Data provided -
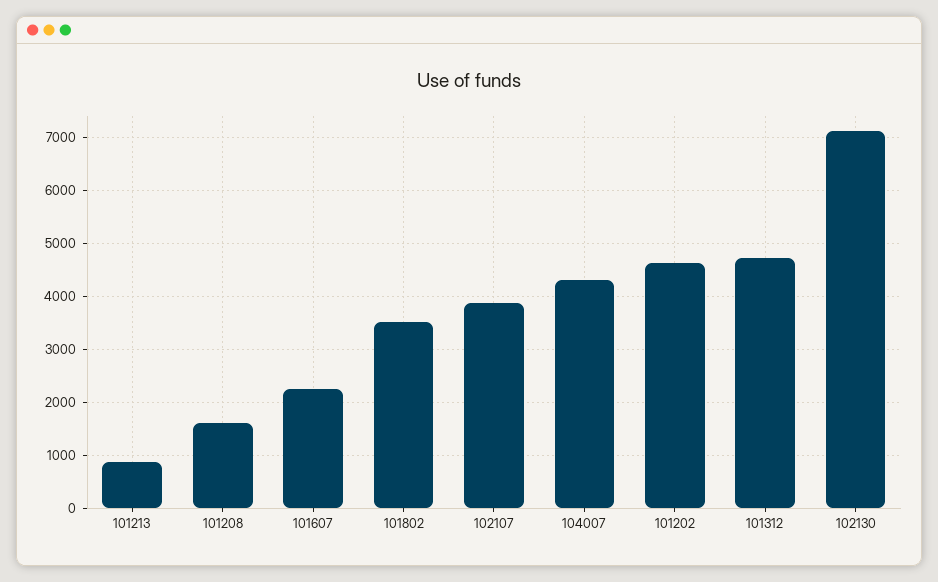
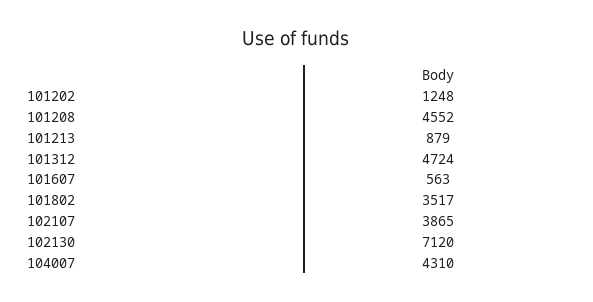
101208: 1600 -> 4552
101607: 2200 -> 563
101202: 4600 -> 1248

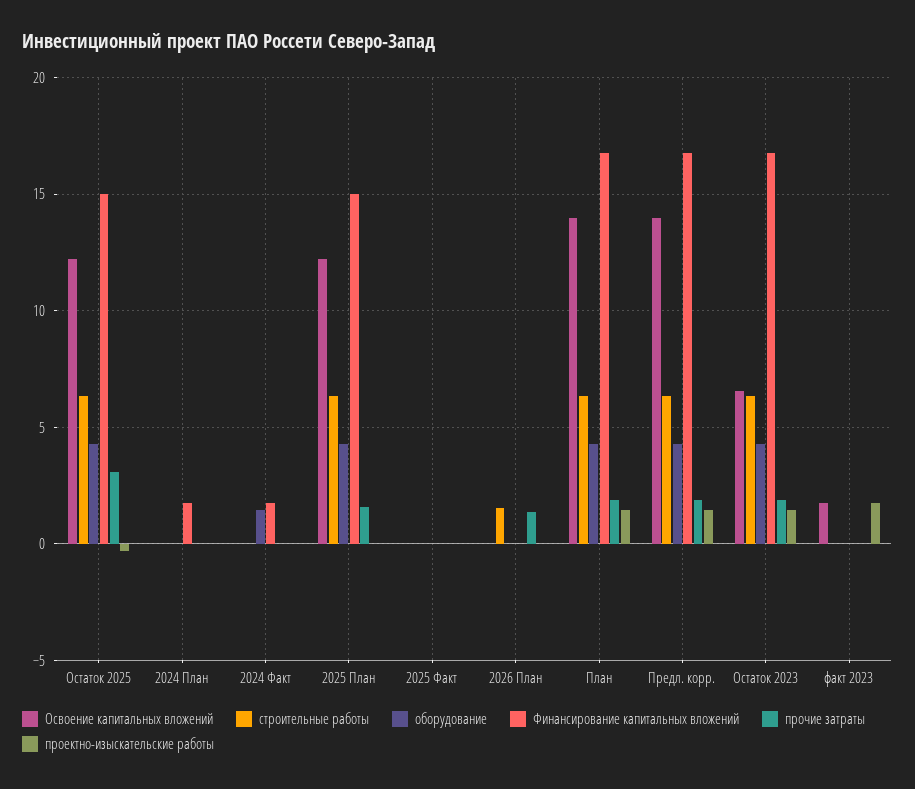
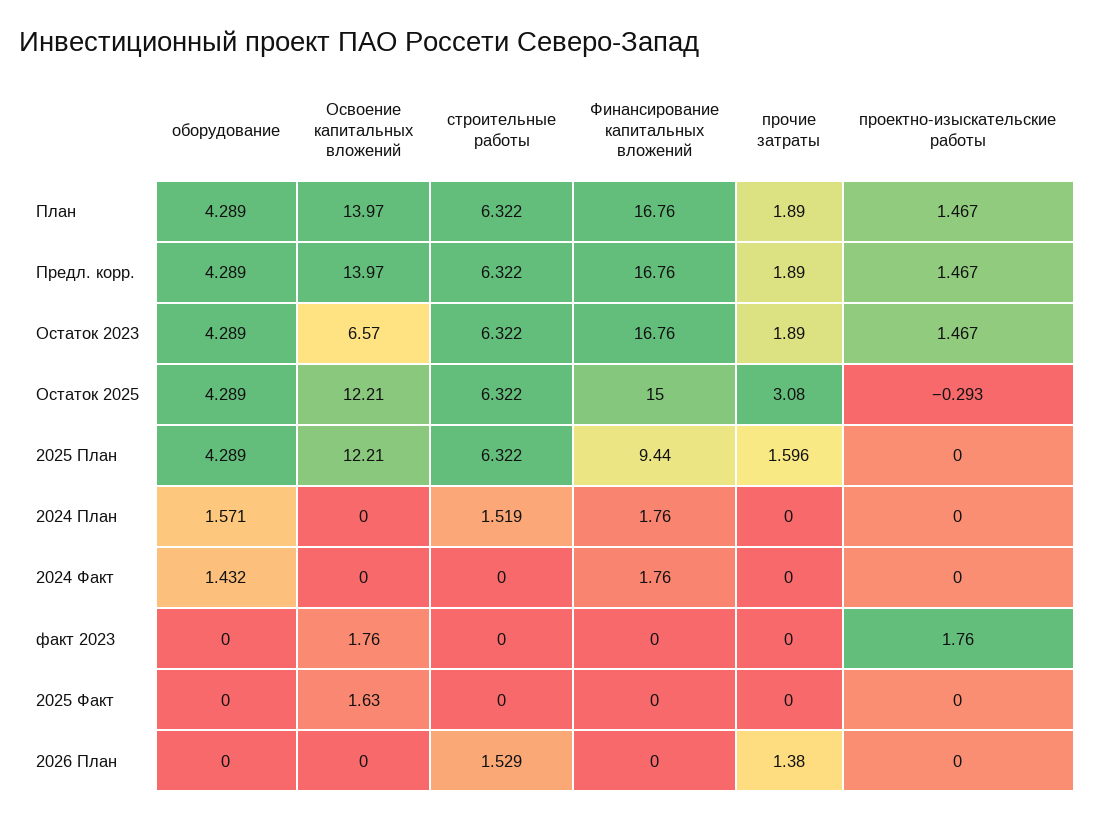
строительные работы, 2024 План: 0 -> 1.519
оборудование, 2024 План: 0 -> 1.571
Финансирование капитальных вложений, 2025 План: 15 -> 9.44
Освоение капитальных вложений, 2025 Факт: 0 -> 1.63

Exercise aim -
A verbatim copy of every entry above, with no pictures, is the expected output.

Your response -
101208: 1600 -> 4552
101607: 2200 -> 563
101202: 4600 -> 1248

строительные работы, 2024 План: 0 -> 1.519
оборудование, 2024 План: 0 -> 1.571
Финансирование капитальных вложений, 2025 План: 15 -> 9.44
Освоение капитальных вложений, 2025 Факт: 0 -> 1.63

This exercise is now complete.